“The Department of Fisheries had put knives on the front of their boats so they could ram these big sharks and kill them — and the sharks were harmless.”
The first time I heard this I couldn’t wrap my head around it. I thought I’d misheard, misunderstood. I asked again. Then I asked for an explanation.
I was talking to Murray Newman, founding curator of the Vancouver Aquarium. The now 91-year old Newman explained it again.
Fisheries policy in 1950s Canada was pretty much set by fishermen. The basking sharks would get caught in gill-nets, ruining them. The fishermen wanted a bounty put on their pointy heads.
The Canadian Coast Guard kindly offered to kill them for free, and put knives on the bows of their boats to impale the harmless creatures as they sat on the surface sipping up plankton. We didn’t capture the sharks, didn’t eat them, occasionally we hunted them for sport, but mostly we just slaughtered them.
In 2006, Scott Wallace and Brian Gisborne wrote about how the creatures were declared “Destructive Pests” by the federal fisheries department, in their book Basking Sharks: The Slaughter of B.C.’s Gentle Giants (published by New Star). The pair wrote that in 1955 “the Department of Fisheries commissioned Alberni Engineering and Shipyards to design and install a death-dealing basking shark cutting blade on the bow of the regional fisheries patrol vessel, the Comox Post. The knifelike ram, although not overly sophisticated, was featured in the magazine Popular Mechanics in November 1956.
“When the crew of the Comox Post approached a school of basking sharks, the knife would be lowered from a hinge by a cable so that the cutting edge was just below the surface of the water. The knife is now housed in the Alberni Valley Museum in Port Alberni. Seeing the knife for the first time, you are struck by its sheer simplicity: It is a sharpened, triangular chunk of steel that was likely designed in a few minutes. Paradoxically, the basking shark, which embodies eons of biological design, was incapable of evading this executioner. Sharks cruising obliviously on the surface would be sliced in half.”
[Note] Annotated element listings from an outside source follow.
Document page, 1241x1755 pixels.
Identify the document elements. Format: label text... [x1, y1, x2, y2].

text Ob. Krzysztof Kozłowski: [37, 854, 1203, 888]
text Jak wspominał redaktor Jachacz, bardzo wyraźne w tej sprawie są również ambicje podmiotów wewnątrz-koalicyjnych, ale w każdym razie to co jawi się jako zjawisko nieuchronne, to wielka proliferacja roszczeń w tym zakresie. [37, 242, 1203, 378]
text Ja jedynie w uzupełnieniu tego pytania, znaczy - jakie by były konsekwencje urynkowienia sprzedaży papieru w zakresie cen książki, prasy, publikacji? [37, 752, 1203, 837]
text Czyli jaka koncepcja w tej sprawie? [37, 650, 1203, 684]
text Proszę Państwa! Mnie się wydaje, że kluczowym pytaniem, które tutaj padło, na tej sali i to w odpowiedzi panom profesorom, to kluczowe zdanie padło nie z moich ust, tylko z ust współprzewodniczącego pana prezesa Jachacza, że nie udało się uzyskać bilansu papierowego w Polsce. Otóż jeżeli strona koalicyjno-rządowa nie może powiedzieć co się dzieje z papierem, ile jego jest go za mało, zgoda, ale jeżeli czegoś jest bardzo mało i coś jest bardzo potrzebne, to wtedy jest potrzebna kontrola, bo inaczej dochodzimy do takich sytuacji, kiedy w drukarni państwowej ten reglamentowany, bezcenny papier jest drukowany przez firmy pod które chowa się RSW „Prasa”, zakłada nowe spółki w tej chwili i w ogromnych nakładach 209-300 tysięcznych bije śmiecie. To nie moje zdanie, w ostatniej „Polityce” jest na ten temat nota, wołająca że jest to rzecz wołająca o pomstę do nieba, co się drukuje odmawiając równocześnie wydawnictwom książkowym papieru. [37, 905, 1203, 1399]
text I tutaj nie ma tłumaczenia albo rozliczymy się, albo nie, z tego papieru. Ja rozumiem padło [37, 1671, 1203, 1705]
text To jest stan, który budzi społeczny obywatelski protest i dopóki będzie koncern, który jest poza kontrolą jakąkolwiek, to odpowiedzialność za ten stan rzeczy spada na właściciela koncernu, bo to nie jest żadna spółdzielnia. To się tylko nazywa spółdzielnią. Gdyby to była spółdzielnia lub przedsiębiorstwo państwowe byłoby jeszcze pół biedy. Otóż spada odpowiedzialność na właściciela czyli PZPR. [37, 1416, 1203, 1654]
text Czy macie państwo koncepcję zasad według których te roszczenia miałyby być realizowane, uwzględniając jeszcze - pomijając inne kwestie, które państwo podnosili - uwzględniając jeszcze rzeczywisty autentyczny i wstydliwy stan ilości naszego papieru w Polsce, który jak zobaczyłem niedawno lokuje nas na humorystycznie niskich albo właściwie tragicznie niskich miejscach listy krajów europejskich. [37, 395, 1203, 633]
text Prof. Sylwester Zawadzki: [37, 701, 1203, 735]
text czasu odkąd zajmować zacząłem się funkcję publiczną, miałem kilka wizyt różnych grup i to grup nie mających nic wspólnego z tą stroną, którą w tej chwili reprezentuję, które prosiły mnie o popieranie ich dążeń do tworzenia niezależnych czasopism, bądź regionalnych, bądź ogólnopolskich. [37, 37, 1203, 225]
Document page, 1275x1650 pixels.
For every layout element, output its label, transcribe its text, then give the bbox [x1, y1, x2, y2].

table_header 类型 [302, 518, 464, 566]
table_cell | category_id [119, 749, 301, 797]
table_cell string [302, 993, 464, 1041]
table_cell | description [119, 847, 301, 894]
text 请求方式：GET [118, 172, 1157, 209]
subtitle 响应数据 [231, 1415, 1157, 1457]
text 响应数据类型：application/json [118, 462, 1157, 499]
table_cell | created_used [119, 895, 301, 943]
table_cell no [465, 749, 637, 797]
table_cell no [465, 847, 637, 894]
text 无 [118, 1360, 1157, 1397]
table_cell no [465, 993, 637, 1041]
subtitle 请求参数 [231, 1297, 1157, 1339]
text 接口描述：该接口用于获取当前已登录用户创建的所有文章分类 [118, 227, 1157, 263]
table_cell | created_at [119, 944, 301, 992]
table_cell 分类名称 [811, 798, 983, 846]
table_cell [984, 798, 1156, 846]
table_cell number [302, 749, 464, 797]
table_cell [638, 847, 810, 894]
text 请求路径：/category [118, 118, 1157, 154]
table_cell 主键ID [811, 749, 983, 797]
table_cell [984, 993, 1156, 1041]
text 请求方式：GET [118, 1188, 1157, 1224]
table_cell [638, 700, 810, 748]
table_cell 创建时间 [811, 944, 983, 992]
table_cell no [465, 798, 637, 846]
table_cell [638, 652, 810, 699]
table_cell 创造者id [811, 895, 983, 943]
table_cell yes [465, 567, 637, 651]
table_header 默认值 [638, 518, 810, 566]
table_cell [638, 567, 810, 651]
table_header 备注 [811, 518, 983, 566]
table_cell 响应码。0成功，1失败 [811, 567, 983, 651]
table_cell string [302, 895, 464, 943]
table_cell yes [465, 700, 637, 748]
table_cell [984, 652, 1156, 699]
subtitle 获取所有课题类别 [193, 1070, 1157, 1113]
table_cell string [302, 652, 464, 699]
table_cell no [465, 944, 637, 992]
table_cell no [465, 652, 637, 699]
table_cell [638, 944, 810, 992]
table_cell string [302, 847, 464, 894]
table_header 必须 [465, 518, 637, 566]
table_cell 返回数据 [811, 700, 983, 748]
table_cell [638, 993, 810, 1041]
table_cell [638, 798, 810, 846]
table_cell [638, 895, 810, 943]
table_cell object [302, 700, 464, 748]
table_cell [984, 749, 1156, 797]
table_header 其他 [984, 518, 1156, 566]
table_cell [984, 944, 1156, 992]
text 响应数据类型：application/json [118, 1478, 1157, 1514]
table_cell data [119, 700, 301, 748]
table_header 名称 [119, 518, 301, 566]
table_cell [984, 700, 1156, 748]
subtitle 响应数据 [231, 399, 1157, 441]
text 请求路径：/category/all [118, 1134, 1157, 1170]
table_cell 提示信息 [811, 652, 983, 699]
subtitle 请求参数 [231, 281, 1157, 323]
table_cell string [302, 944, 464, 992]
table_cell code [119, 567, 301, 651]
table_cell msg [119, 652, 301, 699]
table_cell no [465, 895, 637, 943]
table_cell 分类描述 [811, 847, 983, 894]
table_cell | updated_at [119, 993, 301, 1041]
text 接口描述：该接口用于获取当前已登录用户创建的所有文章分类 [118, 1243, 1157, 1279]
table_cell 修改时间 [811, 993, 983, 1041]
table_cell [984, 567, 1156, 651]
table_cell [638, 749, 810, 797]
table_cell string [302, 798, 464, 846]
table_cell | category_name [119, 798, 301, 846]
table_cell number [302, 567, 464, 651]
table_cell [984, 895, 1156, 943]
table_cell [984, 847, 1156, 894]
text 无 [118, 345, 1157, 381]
The book cites a Vancouver Sun story from August 24, 1956.
“The great shark slaughter began at noon and continued for hours. We littered the beaches with their livers and the bottom with their carcasses. Up and down the length of Pachena Bay we sailed, slashing and rendering [sic] with the huge knife on the bow of the Comox Post. It was a colossal fight between the ship and the sea monsters, with the ship winning all the matches.”
At the time, Newman wanted to get a sculpture of the basking shark for his aquarium before they were gone. He wanted people to see what kind of creatures were living in BC’s waters — while they were still alive.
This summer a basking shark showed up off the coast of Vancouver Island. Someone took a very pretty photo which gave the government a chance to remind people that today, instead of filleting them, the hope is to track the creatures. If anyone is ever lucky enough to spot one.
When I read the Vancouver Sun story this week about the shark sighting, I flashed on the apologies our government issue every so often for the historical wrongs committed against various populations. Dear Japanese Canadians . . . sorry about that internment thing . . . Dear Indo-Canadians . . . we really feel terrible about that Komagata Maru incident . . . And First Nations . . . where do we start?
But how do you apologize to a species?
How do you apologize to the generations that will never know that species?
This is from the DFO website. “Basking sharks are gentle giants that eat only tiny animals called plankton. They can reach sizes of up to 12.2 m (40 feet). They used to be abundant off our coast, but are now listed as endangered in British Columbia waters under the Species at Risk Act.” If you see a basking shark you’re supposed to call 1-877-50-SHARK (1-877-507-4275) or email baskingshark@dfo-mpo.gc.ca.
Newman wanted one other sculpture for his new aquarium — a savage killer whale — so he positioned a team on Saturna Island to harpoon a whale and kill it so that a sculptor could get close enough to craft a taxonomic replica for the aquarium. After that the plan was to dissect the monster so a scientist could study its brain.
The Coast Guard wasn’t ramming killer whales. Fishermen were shooting them on sight to stop them from snacking on salmon. Unless the whalers found them first.
In 1964, 800 whales were killed by whalers in BC and if you found a whale in BC waters for decades after that chances were it had at least a few bullet wounds.
Newman’s team accidentally caught the whale they were trying to kill, brought it back to Vancouver and named it Moby Doll.
I just produced a documentary about how Moby changed the world’s attitudes towards whales for CBC’s Ideas. (You can check it out here and it airs today, Monday, on Ideas in the Afternoon.) I’m also working on a feature documentary that should be in theatres next summer.
The clip below is from my first day of filming, when Newman and I met in his living room and talked about how the world looked at sharks and whales back in 1964 when all they saw were sea monsters. Or “destructive pests.”
Thanks to Moby Doll we still have Orcas.
But almost all we have left of the basking sharks are stories from the days when we were the sea monsters.